Wann lohnt sich die Günstigerprüfung bei Kapitalerträgen?
Die Günstigerprüfung lohnt sich, wenn Ihr persönlicher Steuersatz für Ihr gesamtes Einkommen unter 25 % liegt. Das trifft häufig auf Personen mit geringem Einkommen zu – zum Beispiel Studenten, Geringverdiener, Teilzeitbeschäftigte oder Rentner mit kleiner Rente. In solchen Fällen würde eine Besteuerung der Kapitaleinkünfte nach dem individuellen Tarif weniger als 25 % ausmachen. Durch die Günstigerprüfung stellt das Finanzamt fest, ob dies bei Ihnen so ist. Ist Ihr Steuersatz z. B. nur 15 %, dann erhalten Sie die Differenz zur abgeführten Abgeltungsteuer zurück. Liegt Ihr Steuersatz dagegen über 25 %, bleibt es bei der Abgeltungsteuer – die Günstigerprüfung bringt dann keinen Vorteil.
Können auch Rentner zu viel gezahlte Kapitalertragsteuer zurückbekommen?

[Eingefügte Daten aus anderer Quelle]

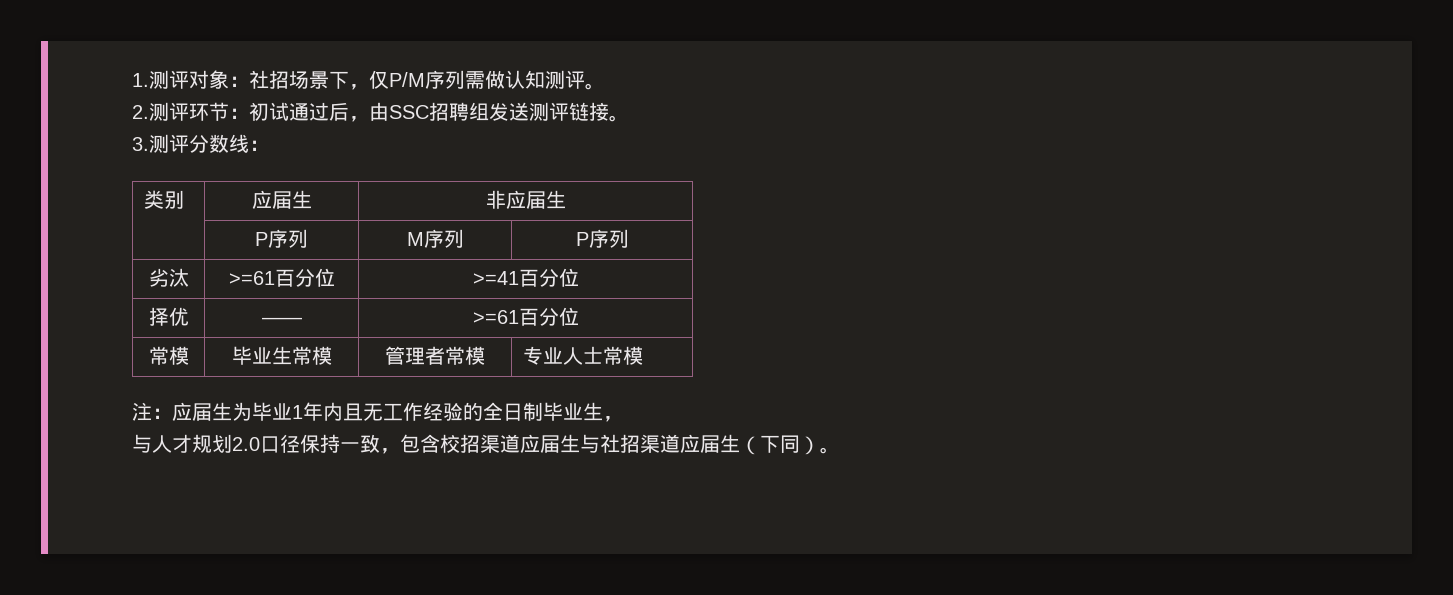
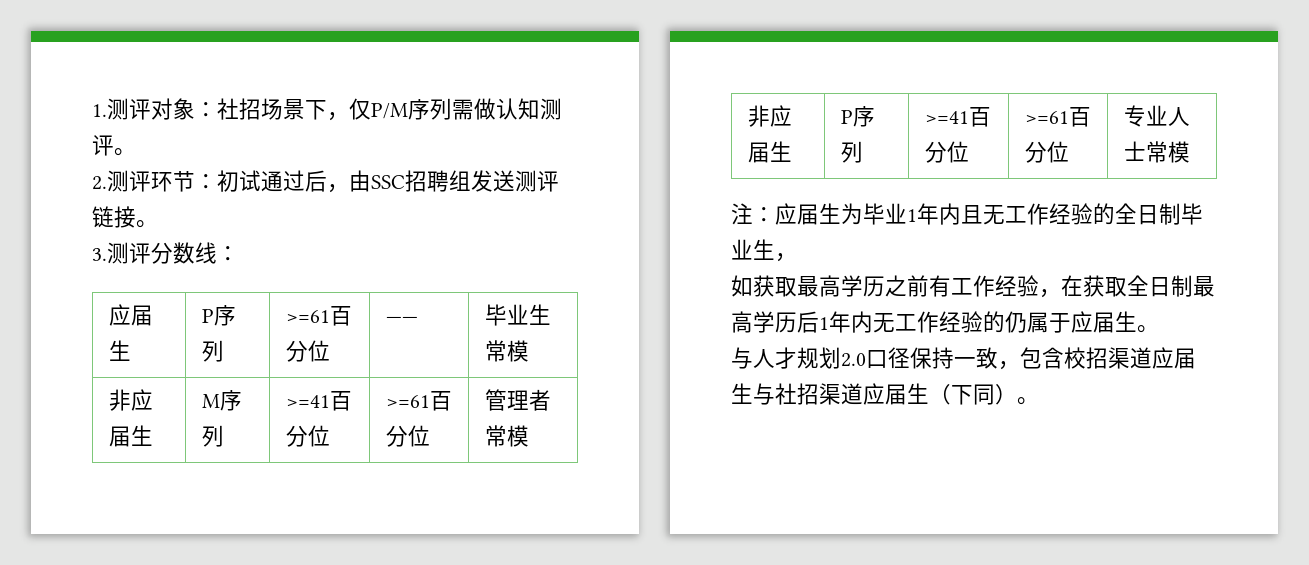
[144,190,185,209] [251,190,312,209] [485,190,566,209] [255,229,308,248] [406,229,464,248] [575,229,629,248] [148,268,189,287] [228,268,335,287] [472,268,579,287] [148,307,189,326] [261,317,302,324] [472,307,579,326] [148,346,189,365] [231,346,332,365] [385,346,485,365] 类别 | 应届生 | 非应届生 // | P序列 | M序列 | P序列 // 劣汰 | >=61百分位 | >=41百分位 // 择优 | —— | >=61百分位 // 常模 | 毕业生常模 | 管理者常模 -> [108,304,153,326] [108,340,131,361] [201,305,236,326] [201,340,224,362] [285,306,352,326] [285,340,330,362] [385,316,418,323] [484,304,551,326] [484,340,529,362] [108,389,153,411] [108,425,153,447] [201,390,242,411] [201,425,224,447] [285,391,352,411] [285,425,330,447] [385,391,452,411] [385,425,430,447] [484,389,551,411] [484,425,529,447] [747,105,792,127] [747,141,792,163] [840,106,875,127] [840,141,863,163] [924,107,991,127] [924,141,969,163] [1024,107,1091,127] [1024,141,1069,163] 应届生 | P序列 | >=61百分位 | —— | 毕业生常模 // 非应届生 | M序列 | >=41百分位 | >=61百分位 | 管理者常模 // 非应届生 | P序列 | >=41百分位 | >=61百分位
(623, 419) none -> [731,275,1215,298] [731,311,1159,333] // 如获取最高学历之前有工作经验，在获取全日制最高学历后1年内无工作经验的仍属于应届生。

Ja, auch Rentner und Pensionäre können sich zu viel gezahlte Kapitalertragsteuer erstatten lassen. Oft ist das Einkommen im Ruhestand vergleichsweise niedrig, sodass der persönliche Steuersatz unter 25 % liegt – hier greift dann die Günstigerprüfung. Darüber hinaus steht Senioren ab dem Jahr, das auf den 64. Geburtstag folgt, ein Altersentlastungsbetrag zu. Dieser gewährt einen prozentualen Freibetrag auf verschiedene Nebeneinkünfte, darunter Kapitaleinkünfte. Zusammen mit dem Sparer-Pauschbetrag kann dies dazu führen, dass einbehaltene Abgeltungsteuer im Rahmen der Steuererklärung zurückgezahlt wird. Rentner sollten daher ihre Steuerbescheinigungen genau prüfen und gegebenenfalls eine Steuererklärung abgeben, um eine Erstattung zu erhalten.